*QUOTED PASSAGE*
# Howdie



## Chipotle (Jul 10, 2007)

Well, I have been wanting to join some sort of writing group for some time.  This is my first shot, and who knows what may transpire from all this.  I believe that every individual has at least one good book in them (one hit wonder).  I believe I have a couple.  My own ideas are autobiographical, going with the old writing saying of writing what you know best!  I plan to submit scenes from stories.  I struggle with the dilemma of writing a  screenplay or a novel, believing that a screenplay may be easier, given my own  penchant for eliciting visual images in my writing.  On the other hand, the novel form is more comprehensive and complete in conveying all the nuances of a story that a screenplay is limited to. However, a screenplay format forces the writer to be succinct and concise and get to the essence of the sequences of the story. And you can always adapt a screenplay from a book... so  a novel format it shall be.  Thanks.  More later....soon I hope.


C.


----------



## speakerphone2 (Jul 10, 2007)

Wow man. Some decisive stuff you've got there. 

Watch out for the GV.

Welcome.


----------



## The Hack (Jul 10, 2007)

*AVAILABLE DATA*
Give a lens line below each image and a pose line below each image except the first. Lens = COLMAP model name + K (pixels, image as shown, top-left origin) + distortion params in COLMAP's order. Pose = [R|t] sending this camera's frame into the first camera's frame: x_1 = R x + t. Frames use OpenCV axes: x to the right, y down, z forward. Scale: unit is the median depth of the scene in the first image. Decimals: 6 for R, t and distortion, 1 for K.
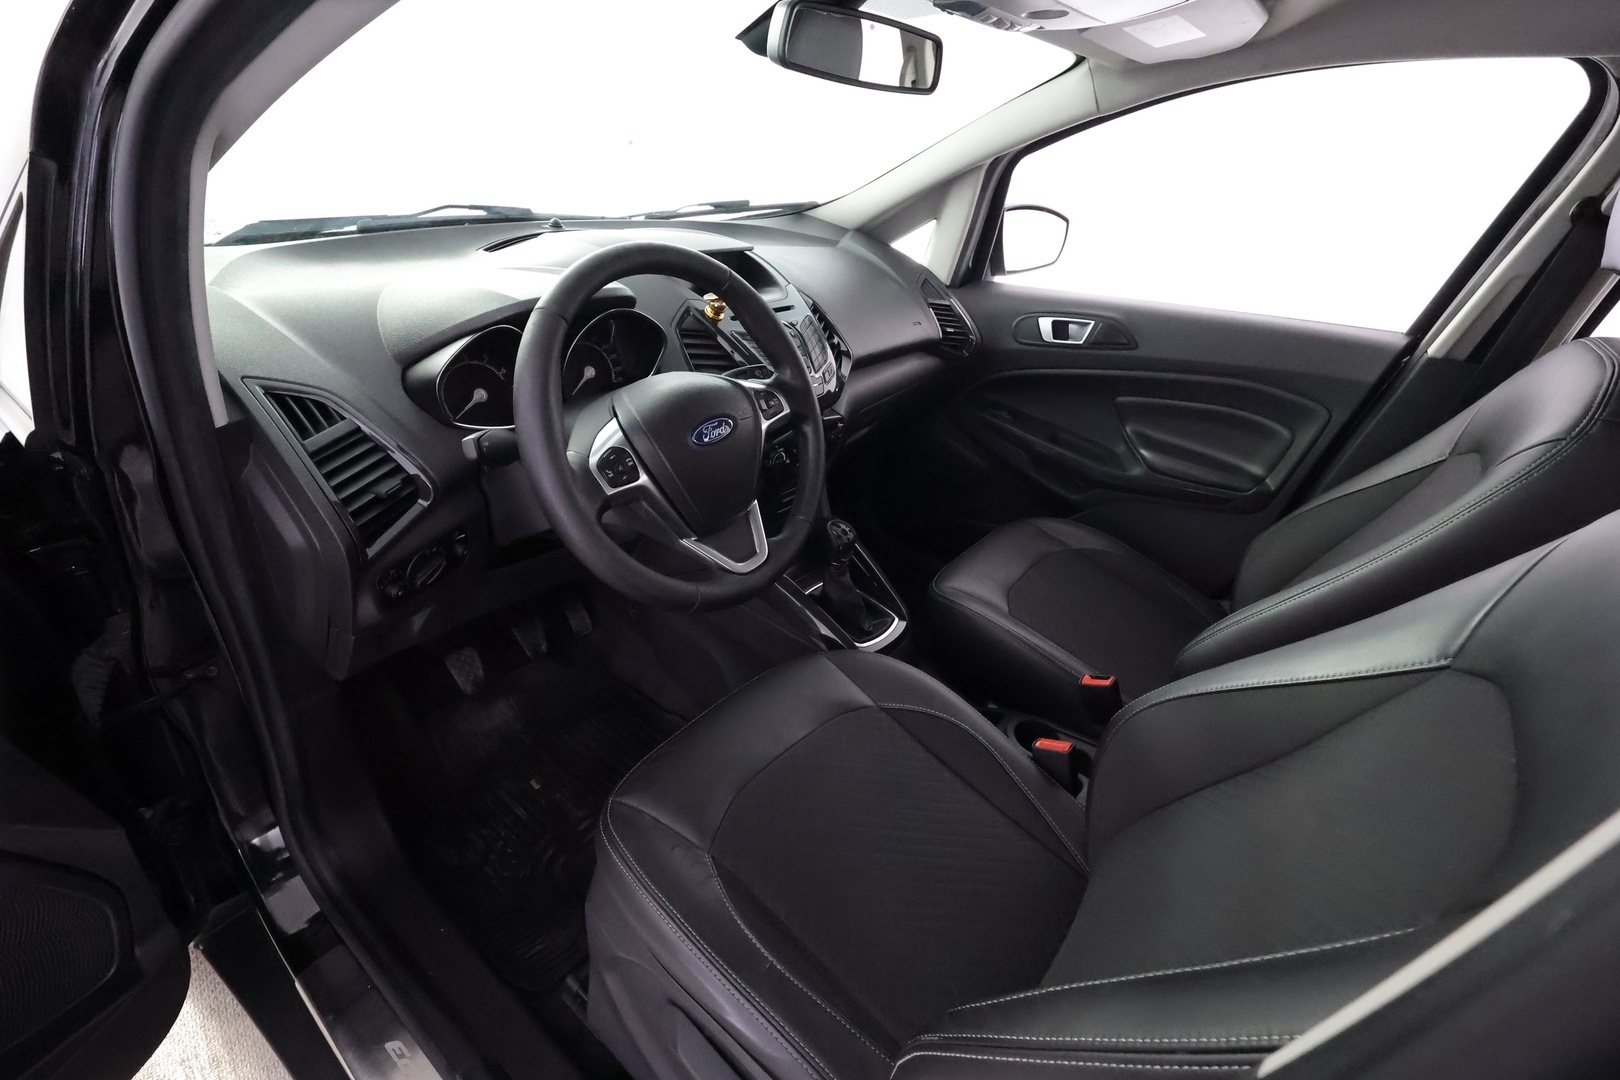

*TRY IT*
Condense the paragraph of the forum thread that begins "Well, I have been wanting" into a short bulleted list that keeps its main points. The lines come from a separate source.

*TASK ANSWER*
- Has wanted to join a writing group for some time; this is a first attempt.
- Believes everyone has at least one good book in them, and has a couple.
- Ideas are autobiographical, following the advice to write what you know best.
- Plans to submit scenes from stories.
- Weighed a screenplay against a novel:
  - A screenplay may be easier, given a tendency toward visual imagery, and it forces conciseness.
  - A novel conveys a story's nuances more fully.
- Chose the novel, since a screenplay can always be adapted from a book.